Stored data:
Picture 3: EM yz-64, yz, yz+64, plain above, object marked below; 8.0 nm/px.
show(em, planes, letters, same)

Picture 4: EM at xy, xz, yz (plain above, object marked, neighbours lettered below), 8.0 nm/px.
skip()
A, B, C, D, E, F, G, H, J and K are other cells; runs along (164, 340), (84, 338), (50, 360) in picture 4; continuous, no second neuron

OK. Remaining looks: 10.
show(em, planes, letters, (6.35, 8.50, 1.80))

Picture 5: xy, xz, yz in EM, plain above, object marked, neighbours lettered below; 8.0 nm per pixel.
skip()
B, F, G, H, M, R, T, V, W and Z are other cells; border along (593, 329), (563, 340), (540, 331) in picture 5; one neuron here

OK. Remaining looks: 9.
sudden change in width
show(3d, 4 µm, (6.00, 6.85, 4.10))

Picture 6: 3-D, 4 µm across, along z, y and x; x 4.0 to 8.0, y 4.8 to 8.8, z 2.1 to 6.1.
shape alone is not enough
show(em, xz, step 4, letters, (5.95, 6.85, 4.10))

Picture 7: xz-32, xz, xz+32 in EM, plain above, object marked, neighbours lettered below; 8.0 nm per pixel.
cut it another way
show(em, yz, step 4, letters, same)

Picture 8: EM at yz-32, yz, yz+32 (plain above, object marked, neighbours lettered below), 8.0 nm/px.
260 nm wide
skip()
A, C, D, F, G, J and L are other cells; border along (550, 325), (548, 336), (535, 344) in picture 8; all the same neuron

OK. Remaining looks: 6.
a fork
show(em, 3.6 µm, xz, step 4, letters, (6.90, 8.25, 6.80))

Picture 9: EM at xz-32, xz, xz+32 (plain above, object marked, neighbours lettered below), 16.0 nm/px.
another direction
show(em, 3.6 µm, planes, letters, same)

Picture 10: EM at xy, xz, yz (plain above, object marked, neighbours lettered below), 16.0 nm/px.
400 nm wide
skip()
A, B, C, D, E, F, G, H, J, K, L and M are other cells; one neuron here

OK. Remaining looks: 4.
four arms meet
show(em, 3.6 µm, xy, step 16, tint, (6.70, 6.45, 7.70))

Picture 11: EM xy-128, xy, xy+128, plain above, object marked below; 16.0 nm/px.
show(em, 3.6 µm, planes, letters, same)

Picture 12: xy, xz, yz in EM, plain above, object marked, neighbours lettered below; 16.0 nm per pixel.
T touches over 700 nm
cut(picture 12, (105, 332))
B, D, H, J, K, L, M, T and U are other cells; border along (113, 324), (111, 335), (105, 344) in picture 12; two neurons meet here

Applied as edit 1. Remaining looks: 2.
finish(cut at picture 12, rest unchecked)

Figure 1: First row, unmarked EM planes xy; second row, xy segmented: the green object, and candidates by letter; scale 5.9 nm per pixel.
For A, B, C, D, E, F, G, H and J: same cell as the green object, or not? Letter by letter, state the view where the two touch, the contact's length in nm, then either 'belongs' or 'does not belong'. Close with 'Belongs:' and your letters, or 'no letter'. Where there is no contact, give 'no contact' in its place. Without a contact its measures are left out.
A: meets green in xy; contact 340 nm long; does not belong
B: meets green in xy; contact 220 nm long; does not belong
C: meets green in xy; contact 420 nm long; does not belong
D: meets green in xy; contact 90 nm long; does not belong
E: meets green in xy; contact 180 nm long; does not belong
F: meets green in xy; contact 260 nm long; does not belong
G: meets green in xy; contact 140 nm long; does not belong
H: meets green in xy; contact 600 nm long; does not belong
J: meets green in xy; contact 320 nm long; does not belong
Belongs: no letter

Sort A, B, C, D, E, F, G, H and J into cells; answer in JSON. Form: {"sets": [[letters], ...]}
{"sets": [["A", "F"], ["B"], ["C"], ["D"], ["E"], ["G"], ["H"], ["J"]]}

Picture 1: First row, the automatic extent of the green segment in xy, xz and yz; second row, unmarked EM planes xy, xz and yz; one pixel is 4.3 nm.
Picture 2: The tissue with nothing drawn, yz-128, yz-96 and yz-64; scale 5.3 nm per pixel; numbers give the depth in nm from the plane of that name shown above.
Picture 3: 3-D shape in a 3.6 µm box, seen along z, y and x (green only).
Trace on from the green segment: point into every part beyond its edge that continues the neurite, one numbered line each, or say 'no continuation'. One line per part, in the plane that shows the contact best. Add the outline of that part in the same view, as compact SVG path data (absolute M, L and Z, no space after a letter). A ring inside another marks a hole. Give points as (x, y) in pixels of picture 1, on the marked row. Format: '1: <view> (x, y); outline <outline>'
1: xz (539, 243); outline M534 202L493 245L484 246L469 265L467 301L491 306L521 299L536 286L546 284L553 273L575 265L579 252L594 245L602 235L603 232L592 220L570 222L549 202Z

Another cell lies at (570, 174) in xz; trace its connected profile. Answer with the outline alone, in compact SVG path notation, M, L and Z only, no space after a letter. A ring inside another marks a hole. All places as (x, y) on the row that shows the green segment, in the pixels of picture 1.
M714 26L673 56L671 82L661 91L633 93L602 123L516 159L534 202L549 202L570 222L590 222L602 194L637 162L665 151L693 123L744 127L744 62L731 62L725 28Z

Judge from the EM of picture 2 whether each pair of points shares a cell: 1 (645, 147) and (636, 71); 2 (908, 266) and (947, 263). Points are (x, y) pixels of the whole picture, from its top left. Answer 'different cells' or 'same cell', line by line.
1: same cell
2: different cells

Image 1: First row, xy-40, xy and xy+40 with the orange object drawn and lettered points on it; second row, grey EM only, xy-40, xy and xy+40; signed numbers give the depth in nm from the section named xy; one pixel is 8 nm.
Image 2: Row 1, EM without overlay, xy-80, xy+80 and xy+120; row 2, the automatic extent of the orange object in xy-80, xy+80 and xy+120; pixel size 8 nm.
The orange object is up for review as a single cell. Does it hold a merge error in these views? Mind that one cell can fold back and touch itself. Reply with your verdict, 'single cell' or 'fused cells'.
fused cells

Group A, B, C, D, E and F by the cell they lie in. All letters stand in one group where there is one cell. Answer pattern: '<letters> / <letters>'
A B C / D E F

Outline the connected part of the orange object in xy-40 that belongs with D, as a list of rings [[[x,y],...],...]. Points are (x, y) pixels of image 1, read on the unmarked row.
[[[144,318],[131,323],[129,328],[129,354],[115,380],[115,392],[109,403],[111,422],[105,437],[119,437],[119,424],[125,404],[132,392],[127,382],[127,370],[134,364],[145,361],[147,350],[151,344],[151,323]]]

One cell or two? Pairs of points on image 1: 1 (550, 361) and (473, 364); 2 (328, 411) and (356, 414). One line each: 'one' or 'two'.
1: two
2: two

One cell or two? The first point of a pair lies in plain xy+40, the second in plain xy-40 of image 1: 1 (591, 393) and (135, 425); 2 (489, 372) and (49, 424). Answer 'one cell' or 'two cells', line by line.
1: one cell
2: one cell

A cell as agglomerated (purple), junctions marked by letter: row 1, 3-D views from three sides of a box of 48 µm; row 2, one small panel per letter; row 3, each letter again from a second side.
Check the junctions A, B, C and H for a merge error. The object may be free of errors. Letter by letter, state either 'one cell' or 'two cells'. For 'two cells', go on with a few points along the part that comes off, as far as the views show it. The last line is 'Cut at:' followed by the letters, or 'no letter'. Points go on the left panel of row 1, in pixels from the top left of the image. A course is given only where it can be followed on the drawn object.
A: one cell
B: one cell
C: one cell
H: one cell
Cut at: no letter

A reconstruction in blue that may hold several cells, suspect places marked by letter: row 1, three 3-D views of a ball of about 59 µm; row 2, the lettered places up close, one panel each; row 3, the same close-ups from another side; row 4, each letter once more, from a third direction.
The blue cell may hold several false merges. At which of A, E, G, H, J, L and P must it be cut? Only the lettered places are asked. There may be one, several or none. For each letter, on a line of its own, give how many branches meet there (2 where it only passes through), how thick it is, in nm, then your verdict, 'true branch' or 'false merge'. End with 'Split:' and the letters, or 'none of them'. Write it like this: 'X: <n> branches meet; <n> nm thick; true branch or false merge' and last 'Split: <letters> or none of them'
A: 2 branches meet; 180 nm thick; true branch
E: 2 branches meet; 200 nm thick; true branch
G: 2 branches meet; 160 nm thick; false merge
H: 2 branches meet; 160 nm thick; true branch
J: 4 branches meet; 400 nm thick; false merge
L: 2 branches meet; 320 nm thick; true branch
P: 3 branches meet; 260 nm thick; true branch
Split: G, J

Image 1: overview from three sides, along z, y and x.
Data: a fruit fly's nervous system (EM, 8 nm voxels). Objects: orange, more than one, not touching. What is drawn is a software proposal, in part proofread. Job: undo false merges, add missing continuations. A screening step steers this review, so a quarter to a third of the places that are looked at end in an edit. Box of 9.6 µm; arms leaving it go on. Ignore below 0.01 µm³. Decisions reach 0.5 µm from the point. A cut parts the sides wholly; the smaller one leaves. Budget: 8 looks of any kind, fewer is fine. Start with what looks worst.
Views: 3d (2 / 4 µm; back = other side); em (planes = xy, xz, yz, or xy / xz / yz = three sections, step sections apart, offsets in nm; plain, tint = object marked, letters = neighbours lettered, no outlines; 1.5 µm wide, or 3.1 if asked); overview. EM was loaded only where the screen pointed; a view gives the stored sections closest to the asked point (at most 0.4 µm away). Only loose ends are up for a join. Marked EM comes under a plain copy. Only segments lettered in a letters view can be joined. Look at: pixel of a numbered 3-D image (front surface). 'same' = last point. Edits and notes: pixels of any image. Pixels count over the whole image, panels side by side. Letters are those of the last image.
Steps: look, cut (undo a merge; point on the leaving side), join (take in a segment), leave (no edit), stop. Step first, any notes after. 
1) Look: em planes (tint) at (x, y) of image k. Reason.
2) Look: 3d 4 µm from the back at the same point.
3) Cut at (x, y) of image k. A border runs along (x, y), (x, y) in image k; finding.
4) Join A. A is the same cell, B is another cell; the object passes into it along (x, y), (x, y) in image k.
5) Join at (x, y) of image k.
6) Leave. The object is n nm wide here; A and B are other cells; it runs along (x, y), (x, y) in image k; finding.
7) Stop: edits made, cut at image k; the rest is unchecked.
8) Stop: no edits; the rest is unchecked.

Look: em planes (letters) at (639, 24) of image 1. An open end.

* **Work required**
Proceeding from the line containing "Image 1: overview" through the line containing "Views: 3d (2", transcribe the lines above exactly, both end lines included.

* **Response to this exercise**
Image 1: overview from three sides, along z, y and x.
Data: a fruit fly's nervous system (EM, 8 nm voxels). Objects: orange, more than one, not touching. What is drawn is a software proposal, in part proofread. Job: undo false merges, add missing continuations. A screening step steers this review, so a quarter to a third of the places that are looked at end in an edit. Box of 9.6 µm; arms leaving it go on. Ignore below 0.01 µm³. Decisions reach 0.5 µm from the point. A cut parts the sides wholly; the smaller one leaves. Budget: 8 looks of any kind, fewer is fine. Start with what looks worst.
Views: 3d (2 / 4 µm; back = other side); em (planes = xy, xz, yz, or xy / xz / yz = three sections, step sections apart, offsets in nm; plain, tint = object marked, letters = neighbours lettered, no outlines; 1.5 µm wide, or 3.1 if asked); overview. EM was loaded only where the screen pointed; a view gives the stored sections closest to the asked point (at most 0.4 µm away). Only loose ends are up for a join. Marked EM comes under a plain copy. Only segments lettered in a letters view can be joined. Look at: pixel of a numbered 3-D image (front surface). 'same' = last point. Edits and notes: pixels of any image. Pixels count over the whole image, panels side by side. Letters are those of the last image.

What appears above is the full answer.